Source: Women in Canada 2000. Ottawa: Statistics Canada, Catalogue No. 89-503-XPE, 2000, p. 140.
Lone-parent families headed by women also account for a disproportionate share of all children living in low-income situations. Although only 13.4 percent of all children aged 18 and younger who were living at home in 1997 belonged to lone-parent families headed by women, these families accounted for over 40 percent of all children in the low-income category.[19]
RELATIONSHIP BETWEEN SOCIAL ASSISTANCE AND CHILD SUPPORT
To better understand how getting child support payments affects low-income recipients, the Department of Justice reviewed the way child support influences the amounts of income-tested benefits such as social assistance, health services, housing subsidies, child care subsidies, access to legal aid, and government cash transfers. The Department did this in each jurisdiction.[20]
Generally, social assistance ministries treat child support received as income, and deduct the full amount from the benefits delivered by the provincial or territorial government. Saskatchewan, British Columbia, and Yukon exempt the first $100, as does Quebec if the child is under the age of five.
Child support is considered income when calculating the parent's co-payment for health services, housing subsidies, child care subsidies and access to legal aid for civil purposes. The benefits that provinces and territories provide vary greatly.
Government cash transfers, the most notable being the National Child Benefit, generally use the family's net income to calculate the amount delivered by federal, provincial, and territorial governments.
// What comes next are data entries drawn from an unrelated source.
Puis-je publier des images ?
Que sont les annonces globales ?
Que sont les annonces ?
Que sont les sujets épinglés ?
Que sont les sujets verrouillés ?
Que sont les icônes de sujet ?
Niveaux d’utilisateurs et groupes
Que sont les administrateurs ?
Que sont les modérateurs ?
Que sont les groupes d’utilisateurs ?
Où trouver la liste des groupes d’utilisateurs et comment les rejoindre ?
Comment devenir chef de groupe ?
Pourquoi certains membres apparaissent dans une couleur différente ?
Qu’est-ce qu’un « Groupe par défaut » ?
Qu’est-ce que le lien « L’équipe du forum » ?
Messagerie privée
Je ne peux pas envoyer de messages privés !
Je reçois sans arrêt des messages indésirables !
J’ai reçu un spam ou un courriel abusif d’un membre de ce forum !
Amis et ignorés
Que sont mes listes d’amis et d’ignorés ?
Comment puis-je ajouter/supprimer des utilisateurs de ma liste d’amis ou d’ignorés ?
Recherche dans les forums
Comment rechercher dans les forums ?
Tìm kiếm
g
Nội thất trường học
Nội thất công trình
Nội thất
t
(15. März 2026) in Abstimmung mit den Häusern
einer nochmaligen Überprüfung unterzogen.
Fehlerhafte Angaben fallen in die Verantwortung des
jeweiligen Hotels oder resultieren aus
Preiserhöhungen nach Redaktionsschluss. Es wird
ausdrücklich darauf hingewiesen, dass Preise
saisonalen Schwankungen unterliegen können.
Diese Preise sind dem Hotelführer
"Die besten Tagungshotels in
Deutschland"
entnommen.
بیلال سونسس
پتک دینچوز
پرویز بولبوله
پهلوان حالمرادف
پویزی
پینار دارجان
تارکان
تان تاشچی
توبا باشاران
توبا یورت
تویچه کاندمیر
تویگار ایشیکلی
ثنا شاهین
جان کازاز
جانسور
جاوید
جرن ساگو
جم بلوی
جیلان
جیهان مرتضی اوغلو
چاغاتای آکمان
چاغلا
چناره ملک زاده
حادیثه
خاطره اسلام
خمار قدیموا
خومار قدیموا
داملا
Non-taxable child support is not considered in the family's net income.
EFFECT OF CHANGING FAMILY SITUATIONS ON CHILDREN
Studies on the effects of separation and divorce on children have found that while most children come through the changes to their family fairly well, some are harmed by the experience, even well into adulthood.
Of all the things that can affect children, such as troubled relationships with their parents and economic disadvantage, parental conflict —before, during and after separation and divorce—has the most noticeable impact.[21] Children who grow up surrounded by conflict between their parents are often poor achievers at school and have behavioural and psychological problems and reduced social skills.[22]